**What this task involves:** From the line with "and geothermal fields in" to the line with "Macroeconomics", output every line below exactly, both ends included. Skip the pictures.

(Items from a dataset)
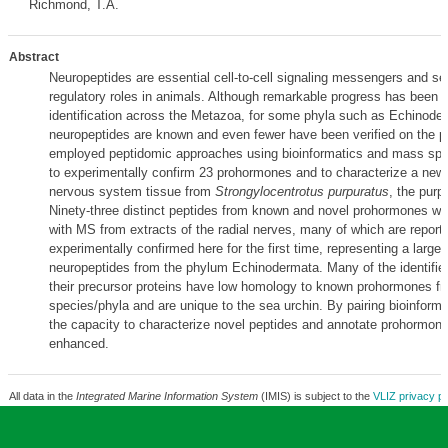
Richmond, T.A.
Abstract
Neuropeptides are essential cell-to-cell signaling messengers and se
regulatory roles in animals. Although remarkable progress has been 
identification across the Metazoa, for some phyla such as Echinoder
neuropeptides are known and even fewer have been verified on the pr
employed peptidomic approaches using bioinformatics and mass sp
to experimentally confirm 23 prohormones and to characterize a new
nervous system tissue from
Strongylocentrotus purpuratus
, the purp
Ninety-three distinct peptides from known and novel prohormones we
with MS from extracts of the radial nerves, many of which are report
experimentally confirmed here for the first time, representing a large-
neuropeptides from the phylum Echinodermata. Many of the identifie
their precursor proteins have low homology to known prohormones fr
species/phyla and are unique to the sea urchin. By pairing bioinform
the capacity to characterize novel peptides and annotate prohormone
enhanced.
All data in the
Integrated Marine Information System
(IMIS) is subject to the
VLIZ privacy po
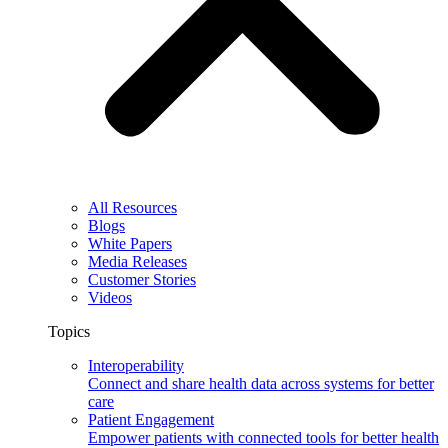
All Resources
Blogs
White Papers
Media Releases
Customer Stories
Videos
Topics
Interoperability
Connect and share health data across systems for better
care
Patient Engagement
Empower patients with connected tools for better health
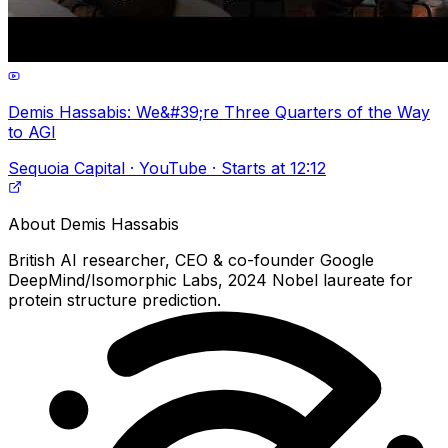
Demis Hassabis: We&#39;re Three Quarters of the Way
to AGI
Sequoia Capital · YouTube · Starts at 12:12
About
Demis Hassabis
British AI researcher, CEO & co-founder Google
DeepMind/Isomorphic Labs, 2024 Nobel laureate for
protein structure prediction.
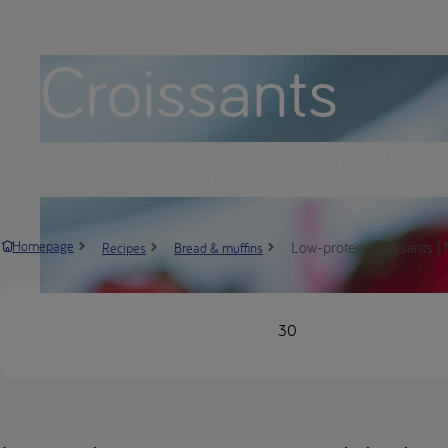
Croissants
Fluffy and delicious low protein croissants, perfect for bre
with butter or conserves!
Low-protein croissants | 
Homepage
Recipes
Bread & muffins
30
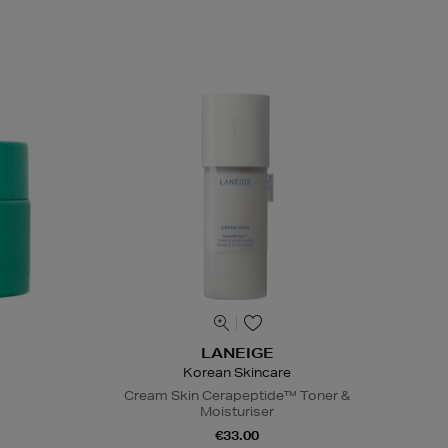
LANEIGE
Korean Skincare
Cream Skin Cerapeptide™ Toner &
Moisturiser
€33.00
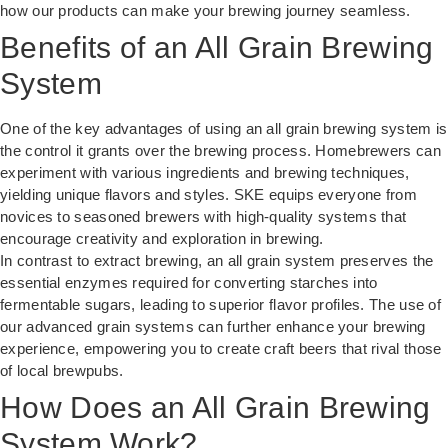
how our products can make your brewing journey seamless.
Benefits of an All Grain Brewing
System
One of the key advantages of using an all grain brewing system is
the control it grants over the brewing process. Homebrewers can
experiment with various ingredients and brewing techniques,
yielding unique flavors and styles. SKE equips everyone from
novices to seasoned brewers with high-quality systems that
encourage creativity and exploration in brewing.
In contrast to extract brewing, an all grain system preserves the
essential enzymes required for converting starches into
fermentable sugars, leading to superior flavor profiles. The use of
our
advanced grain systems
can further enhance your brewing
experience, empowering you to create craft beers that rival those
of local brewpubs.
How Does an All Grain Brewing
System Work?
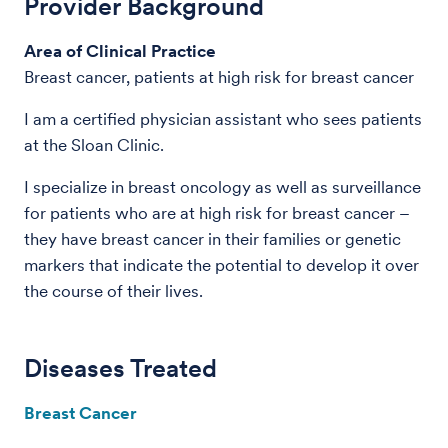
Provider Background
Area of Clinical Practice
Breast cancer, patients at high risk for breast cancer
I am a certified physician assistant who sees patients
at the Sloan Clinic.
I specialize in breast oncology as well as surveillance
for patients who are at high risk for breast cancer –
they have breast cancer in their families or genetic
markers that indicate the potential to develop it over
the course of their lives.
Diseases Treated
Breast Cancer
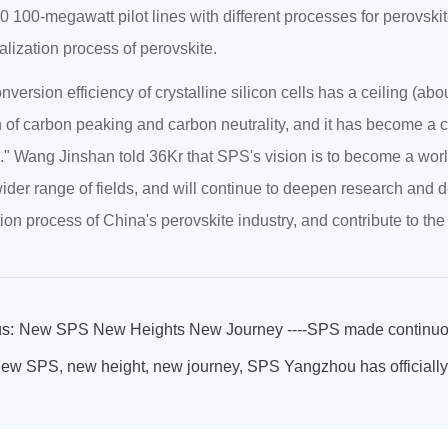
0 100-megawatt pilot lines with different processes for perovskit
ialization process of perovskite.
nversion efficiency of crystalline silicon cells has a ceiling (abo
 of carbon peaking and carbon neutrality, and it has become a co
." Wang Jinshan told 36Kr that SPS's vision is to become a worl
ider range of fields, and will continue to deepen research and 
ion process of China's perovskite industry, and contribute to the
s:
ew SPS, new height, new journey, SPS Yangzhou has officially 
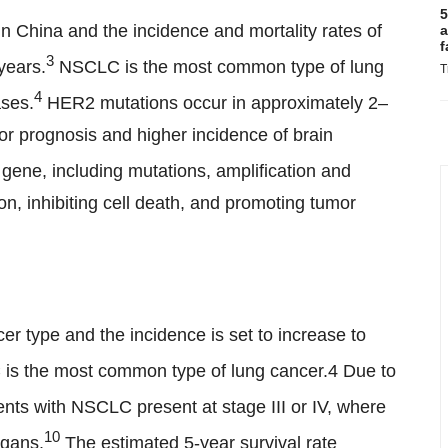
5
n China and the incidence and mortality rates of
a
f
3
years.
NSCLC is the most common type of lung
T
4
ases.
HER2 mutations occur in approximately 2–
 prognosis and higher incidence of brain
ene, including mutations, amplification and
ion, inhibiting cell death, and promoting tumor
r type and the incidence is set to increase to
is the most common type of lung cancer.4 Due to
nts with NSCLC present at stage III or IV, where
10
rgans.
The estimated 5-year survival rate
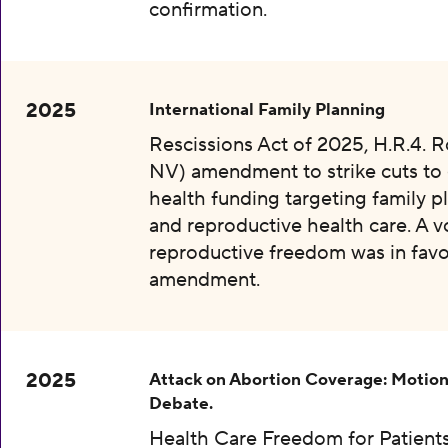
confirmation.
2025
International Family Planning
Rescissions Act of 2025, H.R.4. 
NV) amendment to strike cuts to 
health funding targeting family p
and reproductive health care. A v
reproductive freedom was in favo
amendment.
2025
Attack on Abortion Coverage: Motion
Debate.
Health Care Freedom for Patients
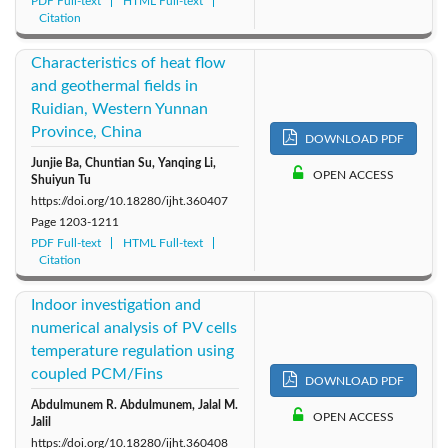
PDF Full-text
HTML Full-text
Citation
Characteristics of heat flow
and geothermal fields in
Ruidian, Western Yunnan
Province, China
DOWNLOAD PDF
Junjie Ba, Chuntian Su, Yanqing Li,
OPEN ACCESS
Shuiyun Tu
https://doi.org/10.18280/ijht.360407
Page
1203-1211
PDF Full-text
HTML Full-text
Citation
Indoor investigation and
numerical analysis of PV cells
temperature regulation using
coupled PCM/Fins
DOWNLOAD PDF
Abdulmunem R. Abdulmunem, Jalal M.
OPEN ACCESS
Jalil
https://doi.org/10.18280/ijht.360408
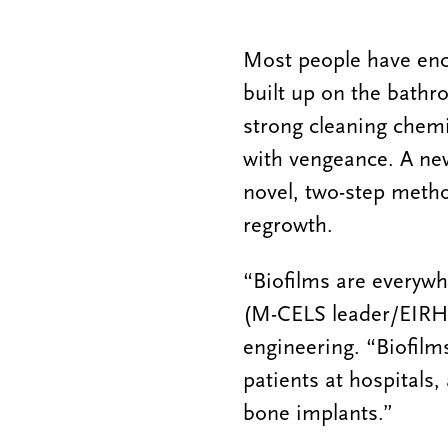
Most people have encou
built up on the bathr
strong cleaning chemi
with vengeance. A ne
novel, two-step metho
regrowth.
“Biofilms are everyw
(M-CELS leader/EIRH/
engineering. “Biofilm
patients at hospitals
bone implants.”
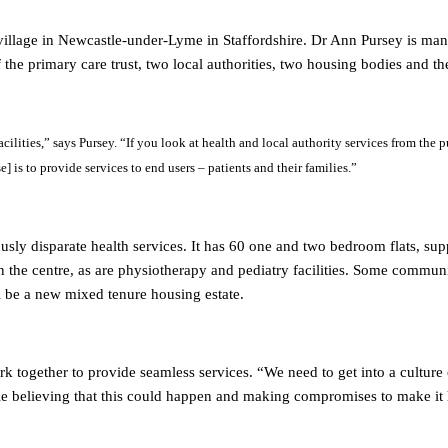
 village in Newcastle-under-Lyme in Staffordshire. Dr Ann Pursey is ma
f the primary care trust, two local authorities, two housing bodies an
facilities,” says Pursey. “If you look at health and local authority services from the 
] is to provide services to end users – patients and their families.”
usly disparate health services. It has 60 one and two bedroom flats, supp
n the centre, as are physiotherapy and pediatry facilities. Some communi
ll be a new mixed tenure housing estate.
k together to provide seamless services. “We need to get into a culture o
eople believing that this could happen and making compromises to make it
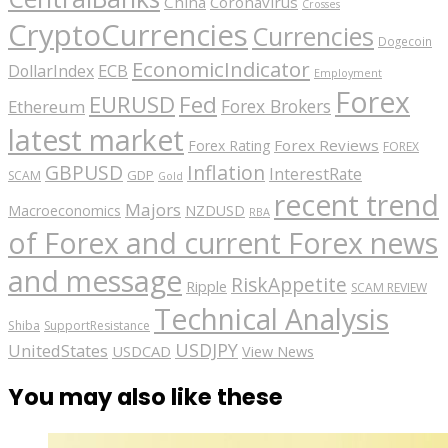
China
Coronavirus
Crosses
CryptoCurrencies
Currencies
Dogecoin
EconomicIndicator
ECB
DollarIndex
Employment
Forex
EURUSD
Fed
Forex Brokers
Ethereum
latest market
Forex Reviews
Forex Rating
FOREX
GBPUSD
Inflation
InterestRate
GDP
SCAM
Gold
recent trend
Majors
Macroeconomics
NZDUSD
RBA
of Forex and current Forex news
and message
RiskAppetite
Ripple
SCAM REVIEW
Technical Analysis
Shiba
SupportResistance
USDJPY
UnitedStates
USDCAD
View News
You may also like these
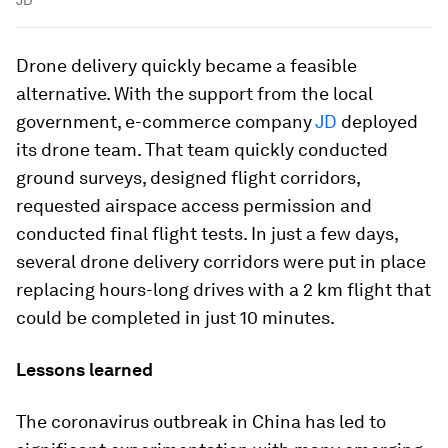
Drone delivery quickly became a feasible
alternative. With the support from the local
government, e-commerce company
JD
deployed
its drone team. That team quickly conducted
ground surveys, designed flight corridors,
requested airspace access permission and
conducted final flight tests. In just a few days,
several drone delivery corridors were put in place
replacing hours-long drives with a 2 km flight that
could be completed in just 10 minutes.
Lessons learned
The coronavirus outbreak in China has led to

**Answer to this problem:**
and geothermal fields in
Ruidian, Western Yunnan
Province, China
DOWNLOAD PDF
Junjie Ba, Chuntian Su, Yanqing Li,
OPEN ACCESS
Shuiyun Tu
https://doi.org/10.18280/ijht.360407
Page
1203-1211
PDF Full-text
HTML Full-text
Citation
Indoor investigation and
numerical analysis of PV cells
temperature regulation using
coupled PCM/Fins
DOWNLOAD PDF
Abdulmunem R. Abdulmunem, Jalal M.
OPEN ACCESS
Jalil
https://doi.org/10.18280/ijht.360408
Most people have encou
built up on the bathr
strong cleaning chemi
with vengeance. A ne
novel, two-step metho
regrowth.
“Biofilms are everyw
(M-CELS leader/EIRH/
engineering. “Biofilm
patients at hospitals
bone implants.”
 village in Newcastle-under-Lyme in Staffordshire. Dr Ann Pursey is ma
f the primary care trust, two local authorities, two housing bodies an
facilities,” says Pursey. “If you look at health and local authority services from the 
] is to provide services to end users – patients and their families.”
usly disparate health services. It has 60 one and two bedroom flats, supp
n the centre, as are physiotherapy and pediatry facilities. Some communi
ll be a new mixed tenure housing estate.
k together to provide seamless services. “We need to get into a culture o
eople believing that this could happen and making compromises to make it
China
Coronavirus
Crosses
CryptoCurrencies
Currencies
Dogecoin
EconomicIndicator
ECB
DollarIndex
Employment
Forex
EURUSD
Fed
Forex Brokers
Ethereum
latest market
Forex Reviews
Forex Rating
FOREX
GBPUSD
Inflation
InterestRate
GDP
SCAM
Gold
recent trend
Majors
Macroeconomics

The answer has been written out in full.